Premier Daniel Andrews would not be drawn on whether face masks would still be required beyond 11.59pm on Thursday.

“If masks across the board stop that one chain of transmission that gets away from us, then they’re worth wearing,” he told reporters on Tuesday.

Earlier this week, acting Victorian Chief Health Officer Dan O’Brien described masks as a “safety blanket” but said the public health team would review the mandate.

Larger crowds at sports stadiums and theatres are also on the cards after planned capacity increases were delayed last week due to unfolding outbreaks across the country.

“That’s a decision that we’ll be making in the next 12 to 24 hours,” Sports Minister Martin Pakula said on Tuesday afternoon.

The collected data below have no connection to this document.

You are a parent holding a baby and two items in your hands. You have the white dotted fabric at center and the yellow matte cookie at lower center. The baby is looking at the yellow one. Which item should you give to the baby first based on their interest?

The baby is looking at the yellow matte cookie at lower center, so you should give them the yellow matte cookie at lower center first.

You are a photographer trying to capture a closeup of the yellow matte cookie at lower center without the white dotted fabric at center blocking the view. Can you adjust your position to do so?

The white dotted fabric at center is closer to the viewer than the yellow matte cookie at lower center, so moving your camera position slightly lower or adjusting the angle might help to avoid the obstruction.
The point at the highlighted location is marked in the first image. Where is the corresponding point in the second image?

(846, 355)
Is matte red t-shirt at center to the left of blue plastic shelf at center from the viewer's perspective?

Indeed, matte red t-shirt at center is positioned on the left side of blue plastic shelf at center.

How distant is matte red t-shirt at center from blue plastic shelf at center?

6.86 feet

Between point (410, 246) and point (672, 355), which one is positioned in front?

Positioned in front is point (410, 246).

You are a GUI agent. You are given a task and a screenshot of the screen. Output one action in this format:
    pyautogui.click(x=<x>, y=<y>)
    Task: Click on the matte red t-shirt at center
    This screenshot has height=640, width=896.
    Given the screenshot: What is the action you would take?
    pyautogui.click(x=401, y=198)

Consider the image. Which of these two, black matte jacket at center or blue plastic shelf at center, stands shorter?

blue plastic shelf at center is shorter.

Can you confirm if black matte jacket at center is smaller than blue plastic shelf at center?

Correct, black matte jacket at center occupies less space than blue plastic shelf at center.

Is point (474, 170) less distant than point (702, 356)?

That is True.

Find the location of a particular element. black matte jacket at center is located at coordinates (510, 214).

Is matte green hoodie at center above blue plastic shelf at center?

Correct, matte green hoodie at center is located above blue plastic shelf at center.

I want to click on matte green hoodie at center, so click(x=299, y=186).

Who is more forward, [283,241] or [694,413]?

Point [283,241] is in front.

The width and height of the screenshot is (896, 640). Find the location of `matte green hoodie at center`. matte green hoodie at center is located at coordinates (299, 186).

“I can’t pre-empt what that might be but I make the point we’ve had six days of zero.”

Pakula added he hoped to see many thousands of AFL fans at Saturday’s clash between Carlton and Geelong.

Barty through to Wimbledon semis

Ash Barty says she’s living a dream after beating fellow Australian Ajla Tomljanovic on Centre Court to become the nation’s first woman in more than 20 years to make a Wimbledon semi-final.

The pair’s quarter-final under the roof on another soggy day at SW19 ended up being as predictable as its billing on Tuesday with the world number one proving far too accomplished for the No.75 as she soared to a 6-1 6-3 victory in 66 minutes.

Playing in her first-ever grand slam quarter-final, 28-year-old Tomljanovic was valiant but outmatched, bewildered by Barty’s all-court mastery which has seen her become the first Australian since Jelena Dokic in 2000 to make the last-four at Wimbledon.

“Ajla’s an incredible competitor, I’ve practised with her a lot, we’re Fed Cup teammates and she was always going to bring out the very best in me,” Barty told the crowd.

“She’s had an incredible fortnight and I think all Aussies back home are bloody proud of her.

“This is a dream come true, genuinely it is.”

Barty will next play the 2018 champion Angelique Kerber in the semi-final after the rejuvenated German 25th seed had earlier outclassed Czech Karolina Muchova, the No.19 seed, 6-2 6-3 on No.1 Court.

Barty has had two wins and two losses against Kerber previously.

The other semi-final will see Belarusian Aryna Sabalenka, Barty’s regular foe this season, pitted against Czech eighth seed Karolina Pliskova.